Making New Strides Towards Empowering Our Girls

This spring, my daughter, received an invitation to participate in her school's Girls on the Run (GOTR) program. Despite my background in women's empowerment, I had never heard of GOTR. After speaking with the coach, I had brief chat with my daughter and we jointly made the decision to give the program a shot.

Girls on the Run is a non-profit organization with about 200 councils across the U.S. and Canada. Over 10 to 12 weeks, councils help organize teams of girls in 3rd through 8th grades to train for and complete a 5K run (not a race). Girls are guided and encouraged to find their own pace - one that is challenging but not overwhelming. The goal of the program is to unleash confidence through accomplishment while establishing a lifetime appreciation of health and fitness.

Girls meet with a volunteer coach twice a week to explore topics such as making healthy choices, learning to stand up for themselves and the importance of giving back to the community.

"In today's world I think crafting empowered girls is such a privilege. GOTR has a really well considered and well tested program that builds both inner strength and wellness through running." said Daphne Markcrow, coach of Maple Street School's GOTR team. " The 5K is the celebration of their hard work."

meridith dennes
(2016 GOTR Maple Street School Team, Photo Credit: Katie Cyr)

Finally, after 10-weeks of physical and mental training, Saturday was the big run. My daughter was both excited and nervous. Vermont is not known for its flats and 5K in the hills can be tough even on experienced athletes. The mood at the 5K was energizing and positive. Over 500 girls from Southern Vermont showed up to accomplish the goal of completing the run to the best of their ability. Participants sprayed their hair with vibrant colors, donned tutus and superhero capes and stuck Girls on the Run temporary tattoos on their faces.

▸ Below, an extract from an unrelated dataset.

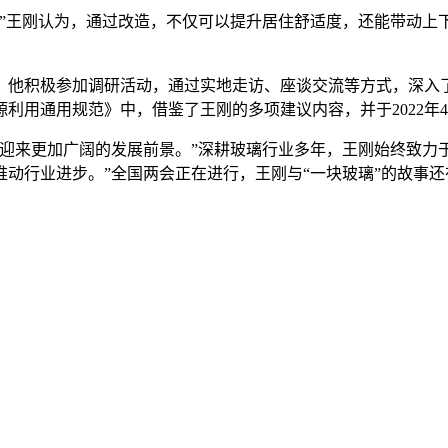
王刚认为，通过改造，不仅可以提升居住舒适度，还能带动上
积极参加调研活动，通过实地走访、座谈交流等方式，深入了解
利用通用规范》中，借鉴了王刚的多项建议内容，并于2022年
来更加广阔的发展前景。”深耕玻璃行业多年，王刚始终致力于
动行业进步。”全国两会正在进行，王刚与“一块玻璃”的故事还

The girls' were ready.

And then they were off. Spectators lined the streets with cowbells and shouted out words of encouragement to all runners and walkers. "You can do it." "You got this." "You're almost there." The coaches were incredibly supportive. Parents ran with their children. Parents ran with other peoples' children. It was awesome. It was empowering.

Most importantly, I asked my daughter how she felt at the end of the run and she said "Mom, I am really proud of myself, I did it." I asked her to write down how she felt that day so she could go back to it and remember her accomplishment. She loved the idea.